How Would an End to Roe Play Politically?

Policy

An anti-abortion demonstrator holds an issue of National Review, End Roe, ahead of arguments in the Mississippi abortion rights case Dobbs v. Jackson Women’s Health, in Washington, D.C., December 1, 2021. (Anthony Bolognese, Capitol Hill Photo)

I’ve been talking to some colleagues about how maybe it would be less consequential politically than we think, and wrote about that today in Politico:

The initial political reaction to overturning Roe and Casey would be thermonuclear, and it’s easy to see elected Republicans, who have no discernible post-Roe strategy, set on their back heels. The fallout from the Court’s moving against Roe is the foreseeable event that has the greatest potential to affect the trajectory of the midterm elections next year.
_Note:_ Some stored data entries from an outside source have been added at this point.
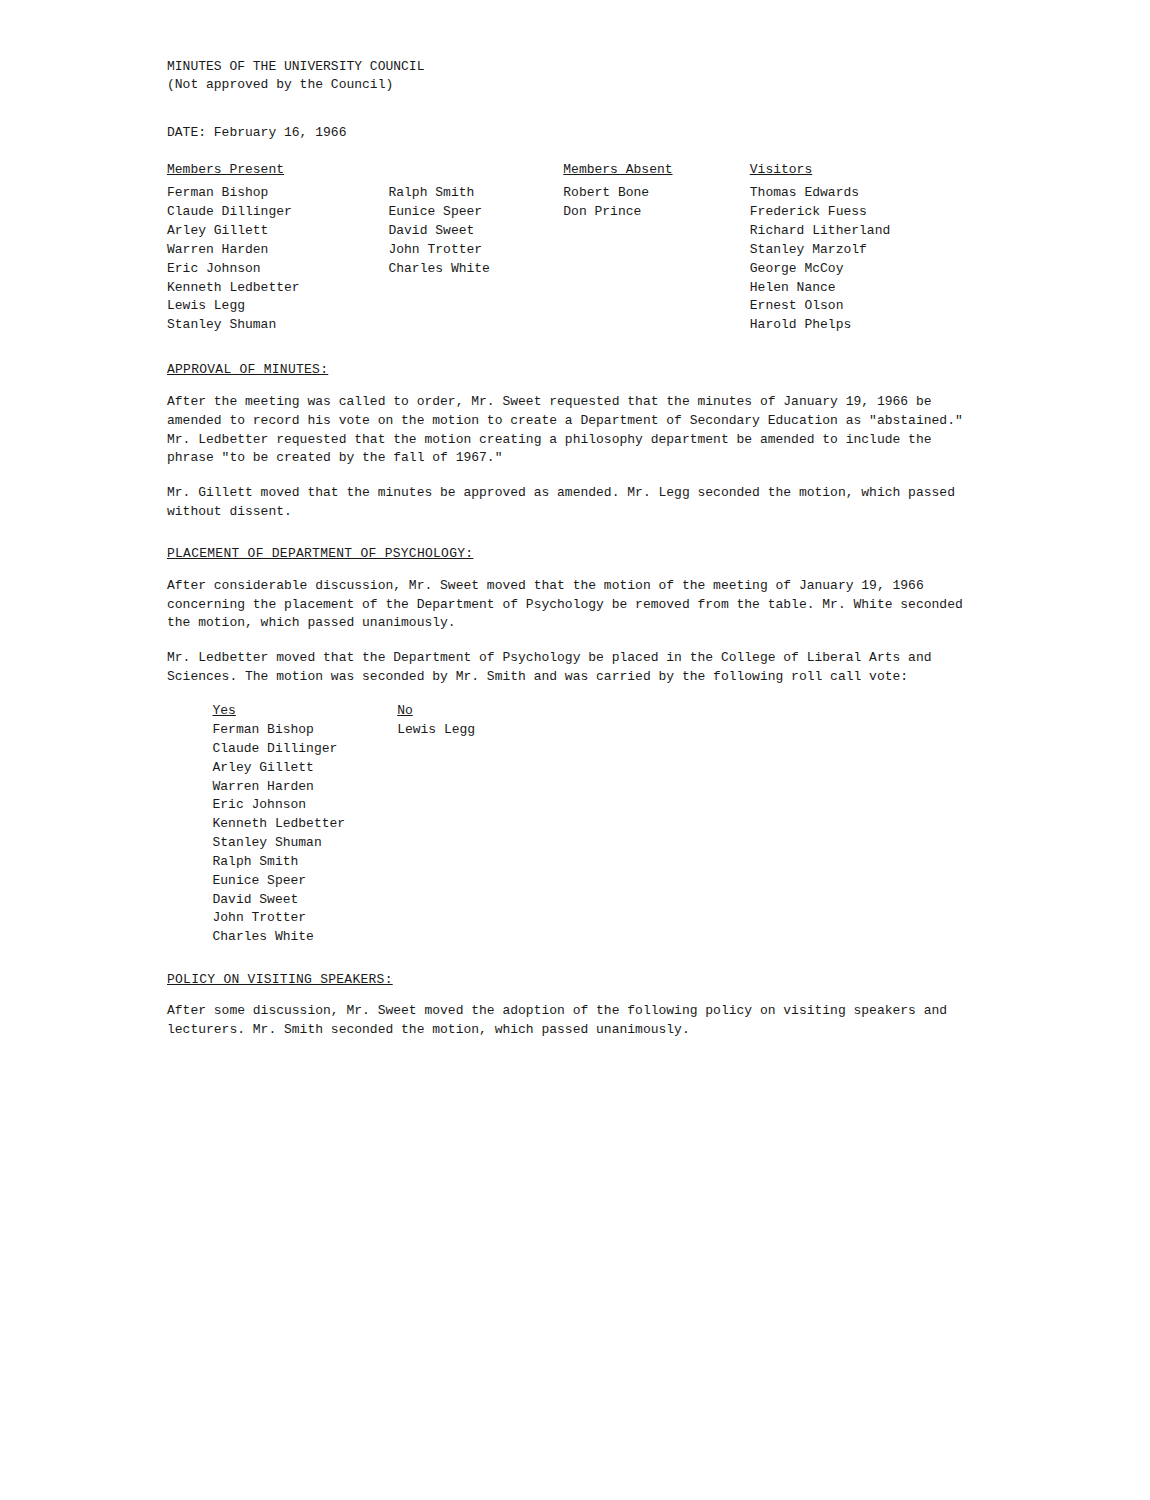MINUTES OF THE UNIVERSITY COUNCIL
(Not approved by the Council)
DATE: February 16, 1966
| Members Present | | Members Absent | Visitors |
| --- | --- | --- | --- |
| Ferman Bishop | Ralph Smith | Robert Bone | Thomas Edwards |
| Claude Dillinger | Eunice Speer | Don Prince | Frederick Fuess |
| Arley Gillett | David Sweet | | Richard Litherland |
| Warren Harden | John Trotter | | Stanley Marzolf |
| Eric Johnson | Charles White | | George McCoy |
| Kenneth Ledbetter | | | Helen Nance |
| Lewis Legg | | | Ernest Olson |
| Stanley Shuman | | | Harold Phelps |
APPROVAL OF MINUTES:
After the meeting was called to order, Mr. Sweet requested that the minutes of January 19, 1966 be amended to record his vote on the motion to create a Department of Secondary Education as "abstained." Mr. Ledbetter requested that the motion creating a philosophy department be amended to include the phrase "to be created by the fall of 1967."
Mr. Gillett moved that the minutes be approved as amended. Mr. Legg seconded the motion, which passed without dissent.
PLACEMENT OF DEPARTMENT OF PSYCHOLOGY:
After considerable discussion, Mr. Sweet moved that the motion of the meeting of January 19, 1966 concerning the placement of the Department of Psychology be removed from the table. Mr. White seconded the motion, which passed unanimously.
Mr. Ledbetter moved that the Department of Psychology be placed in the College of Liberal Arts and Sciences. The motion was seconded by Mr. Smith and was carried by the following roll call vote:
| Yes | No |
| --- | --- |
| Ferman Bishop | Lewis Legg |
| Claude Dillinger | |
| Arley Gillett | |
| Warren Harden | |
| Eric Johnson | |
| Kenneth Ledbetter | |
| Stanley Shuman | |
| Ralph Smith | |
| Eunice Speer | |
| David Sweet | |
| John Trotter | |
| Charles White | |
POLICY ON VISITING SPEAKERS:
After some discussion, Mr. Sweet moved the adoption of the following policy on visiting speakers and lecturers. Mr. Smith seconded the motion, which passed unanimously.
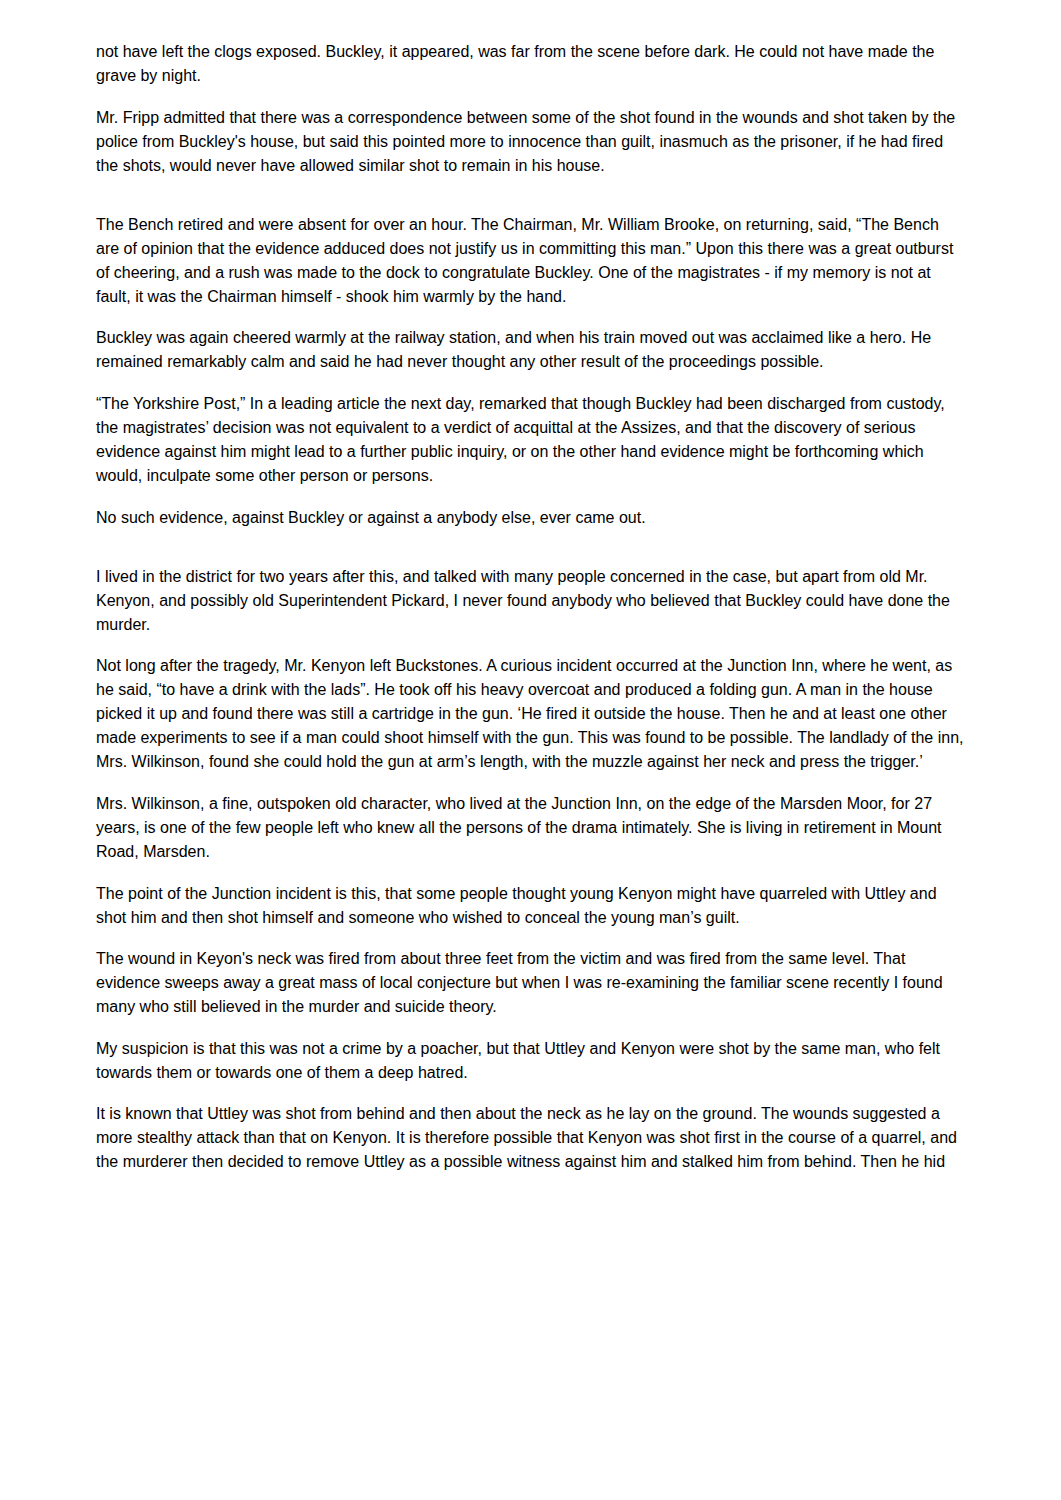not have left the clogs exposed. Buckley, it appeared, was far from the scene before dark. He could not have made the grave by night.
Mr. Fripp admitted that there was a correspondence between some of the shot found in the wounds and shot taken by the police from Buckley's house, but said this pointed more to innocence than guilt, inasmuch as the prisoner, if he had fired the shots, would never have allowed similar shot to remain in his house.
The Bench retired and were absent for over an hour. The Chairman, Mr. William Brooke, on returning, said, “The Bench are of opinion that the evidence adduced does not justify us in committing this man.” Upon this there was a great outburst of cheering, and a rush was made to the dock to congratulate Buckley. One of the magistrates - if my memory is not at fault, it was the Chairman himself - shook him warmly by the hand.
Buckley was again cheered warmly at the railway station, and when his train moved out was acclaimed like a hero. He remained remarkably calm and said he had never thought any other result of the proceedings possible.
“The Yorkshire Post,” In a leading article the next day, remarked that though Buckley had been discharged from custody, the magistrates’ decision was not equivalent to a verdict of acquittal at the Assizes, and that the discovery of serious evidence against him might lead to a further public inquiry, or on the other hand evidence might be forthcoming which would, inculpate some other person or persons.
No such evidence, against Buckley or against a anybody else, ever came out.
I lived in the district for two years after this, and talked with many people concerned in the case, but apart from old Mr. Kenyon, and possibly old Superintendent Pickard, I never found anybody who believed that Buckley could have done the murder.
Not long after the tragedy, Mr. Kenyon left Buckstones. A curious incident occurred at the Junction Inn, where he went, as he said, “to have a drink with the lads”. He took off his heavy overcoat and produced a folding gun. A man in the house picked it up and found there was still a cartridge in the gun. ‘He fired it outside the house. Then he and at least one other made experiments to see if a man could shoot himself with the gun. This was found to be possible. The landlady of the inn, Mrs. Wilkinson, found she could hold the gun at arm’s length, with the muzzle against her neck and press the trigger.’
Mrs. Wilkinson, a fine, outspoken old character, who lived at the Junction Inn, on the edge of the Marsden Moor, for 27 years, is one of the few people left who knew all the persons of the drama intimately. She is living in retirement in Mount Road, Marsden.
The point of the Junction incident is this, that some people thought young Kenyon might have quarreled with Uttley and shot him and then shot himself and someone who wished to conceal the young man’s guilt.
The wound in Keyon's neck was fired from about three feet from the victim and was fired from the same level. That evidence sweeps away a great mass of local conjecture but when I was re-examining the familiar scene recently I found many who still believed in the murder and suicide theory.
My suspicion is that this was not a crime by a poacher, but that Uttley and Kenyon were shot by the same man, who felt towards them or towards one of them a deep hatred.
It is known that Uttley was shot from behind and then about the neck as he lay on the ground. The wounds suggested a more stealthy attack than that on Kenyon. It is therefore possible that Kenyon was shot first in the course of a quarrel, and the murderer then decided to remove Uttley as a possible witness against him and stalked him from behind. Then he hid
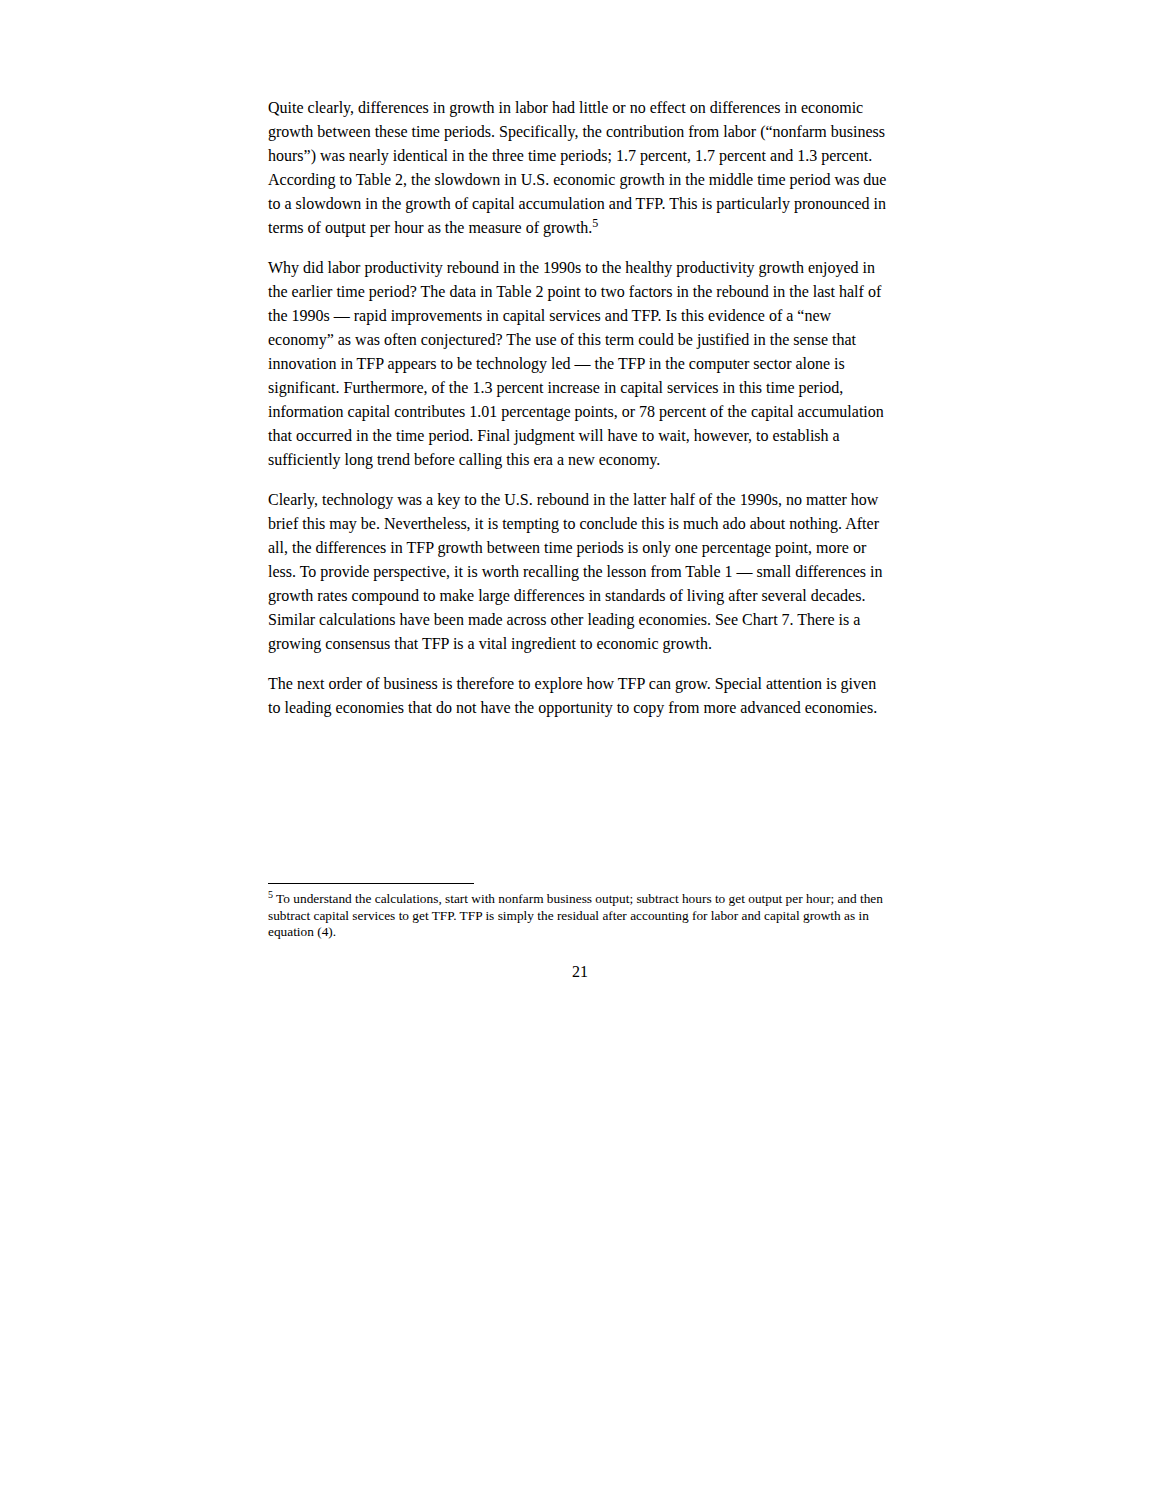Quite clearly, differences in growth in labor had little or no effect on differences in economic growth between these time periods. Specifically, the contribution from labor (“nonfarm business hours”) was nearly identical in the three time periods; 1.7 percent, 1.7 percent and 1.3 percent. According to Table 2, the slowdown in U.S. economic growth in the middle time period was due to a slowdown in the growth of capital accumulation and TFP. This is particularly pronounced in terms of output per hour as the measure of growth.5
Why did labor productivity rebound in the 1990s to the healthy productivity growth enjoyed in the earlier time period? The data in Table 2 point to two factors in the rebound in the last half of the 1990s — rapid improvements in capital services and TFP. Is this evidence of a “new economy” as was often conjectured? The use of this term could be justified in the sense that innovation in TFP appears to be technology led — the TFP in the computer sector alone is significant. Furthermore, of the 1.3 percent increase in capital services in this time period, information capital contributes 1.01 percentage points, or 78 percent of the capital accumulation that occurred in the time period. Final judgment will have to wait, however, to establish a sufficiently long trend before calling this era a new economy.
Clearly, technology was a key to the U.S. rebound in the latter half of the 1990s, no matter how brief this may be. Nevertheless, it is tempting to conclude this is much ado about nothing. After all, the differences in TFP growth between time periods is only one percentage point, more or less. To provide perspective, it is worth recalling the lesson from Table 1 — small differences in growth rates compound to make large differences in standards of living after several decades. Similar calculations have been made across other leading economies. See Chart 7. There is a growing consensus that TFP is a vital ingredient to economic growth.
The next order of business is therefore to explore how TFP can grow. Special attention is given to leading economies that do not have the opportunity to copy from more advanced economies.
5 To understand the calculations, start with nonfarm business output; subtract hours to get output per hour; and then subtract capital services to get TFP. TFP is simply the residual after accounting for labor and capital growth as in equation (4).
21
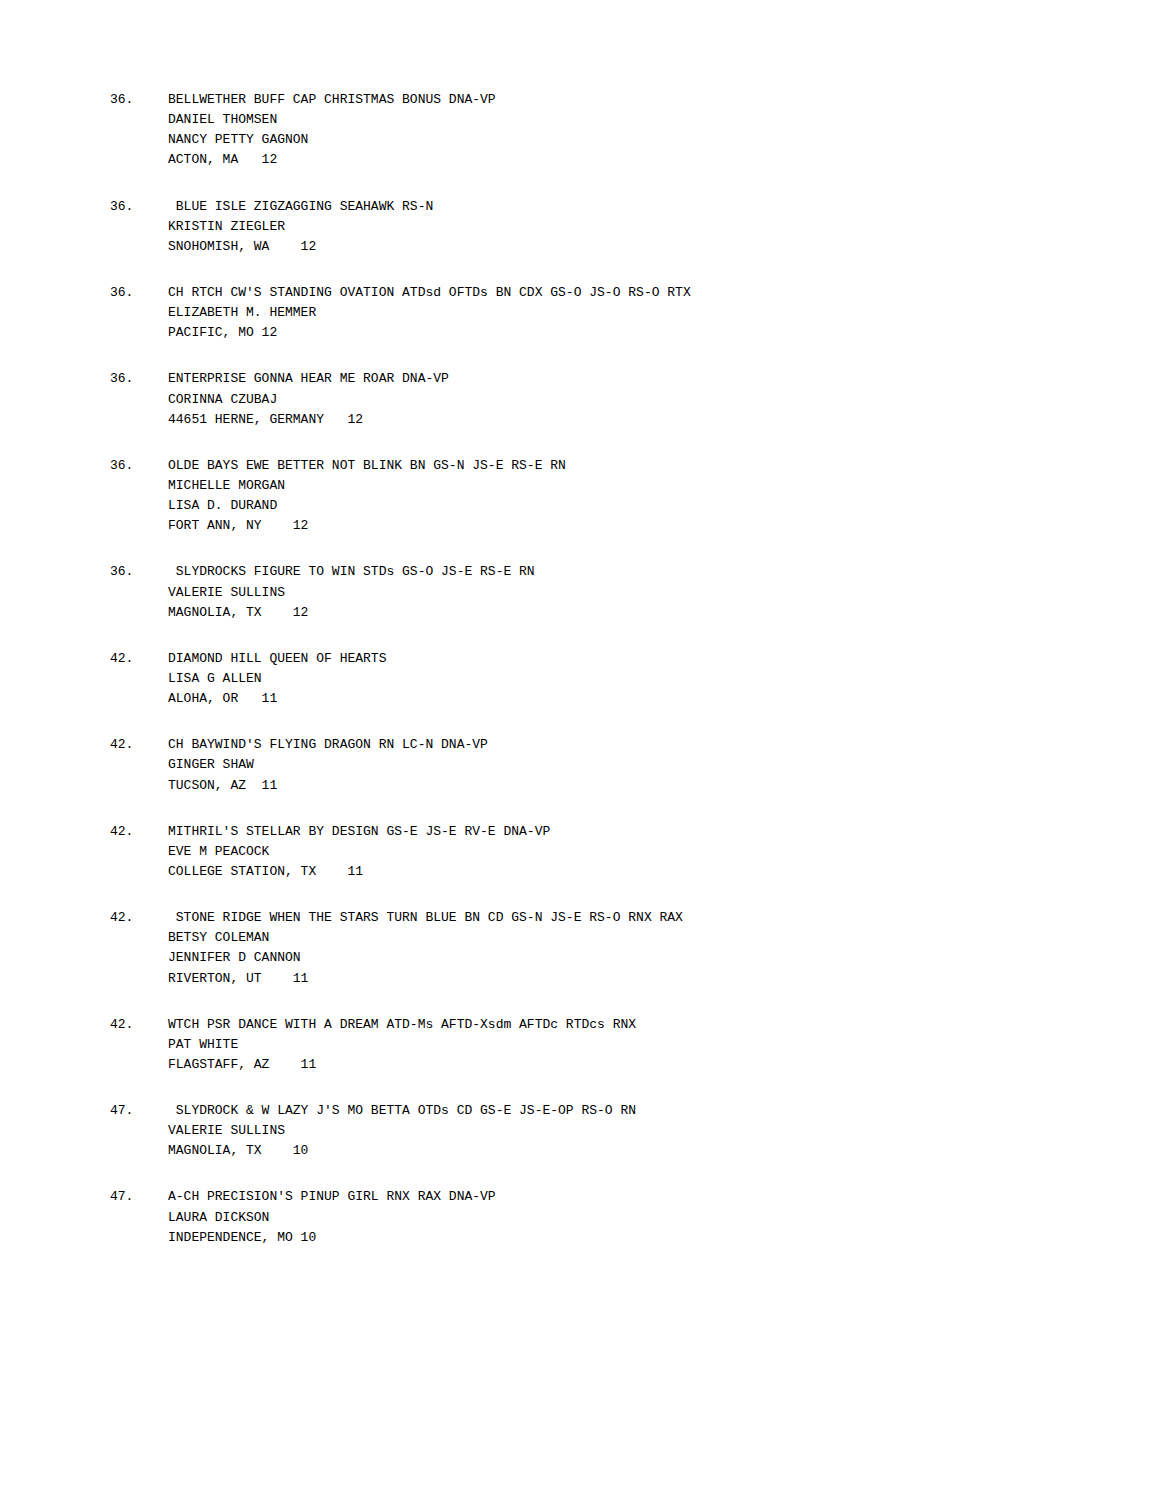36.
BELLWETHER BUFF CAP CHRISTMAS BONUS DNA-VP
DANIEL THOMSEN
NANCY PETTY GAGNON
ACTON, MA 12
36.
BLUE ISLE ZIGZAGGING SEAHAWK RS-N
KRISTIN ZIEGLER
SNOHOMISH, WA 12
36.
CH RTCH CW'S STANDING OVATION ATDsd OFTDs BN CDX GS-O JS-O RS-O RTX
ELIZABETH M. HEMMER
PACIFIC, MO 12
36.
ENTERPRISE GONNA HEAR ME ROAR DNA-VP
CORINNA CZUBAJ
44651 HERNE, GERMANY 12
36.
OLDE BAYS EWE BETTER NOT BLINK BN GS-N JS-E RS-E RN
MICHELLE MORGAN
LISA D. DURAND
FORT ANN, NY 12
36.
SLYDROCKS FIGURE TO WIN STDs GS-O JS-E RS-E RN
VALERIE SULLINS
MAGNOLIA, TX 12
42.
DIAMOND HILL QUEEN OF HEARTS
LISA G ALLEN
ALOHA, OR 11
42.
CH BAYWIND'S FLYING DRAGON RN LC-N DNA-VP
GINGER SHAW
TUCSON, AZ 11
42.
MITHRIL'S STELLAR BY DESIGN GS-E JS-E RV-E DNA-VP
EVE M PEACOCK
COLLEGE STATION, TX 11
42.
STONE RIDGE WHEN THE STARS TURN BLUE BN CD GS-N JS-E RS-O RNX RAX
BETSY COLEMAN
JENNIFER D CANNON
RIVERTON, UT 11
42.
WTCH PSR DANCE WITH A DREAM ATD-Ms AFTD-Xsdm AFTDc RTDcs RNX
PAT WHITE
FLAGSTAFF, AZ 11
47.
SLYDROCK & W LAZY J'S MO BETTA OTDs CD GS-E JS-E-OP RS-O RN
VALERIE SULLINS
MAGNOLIA, TX 10
47.
A-CH PRECISION'S PINUP GIRL RNX RAX DNA-VP
LAURA DICKSON
INDEPENDENCE, MO 10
On the other hand, in the bluest states, where voters are most supportive of abortion rights, nothing would change in the post-Roe world. Red states would move to restrict abortion, but there’s a good chance that these measures would be popular locally. Would they anger and motivate voters in the blue states? Maybe. But Democrat Terry McAuliffe got nowhere trying to use the Texas abortion law as a political cudgel on the Virginia gubernatorial candidate race last month; few voters really believed Richmond was going to follow Austin’s lead.

It could be, then, that the decentralized nature of the American system — with various state legislatures working their will in a messy patchwork befitting a vast, diverse continental nation — comes up with an arrangement on abortion that is broadly acceptable to most people, if not necessarily morally or logically coherent.

That may not be satisfying to either side, but it would be more democratic and sensible than looking to nine justices to, in their wisdom, dictate a policy from on high.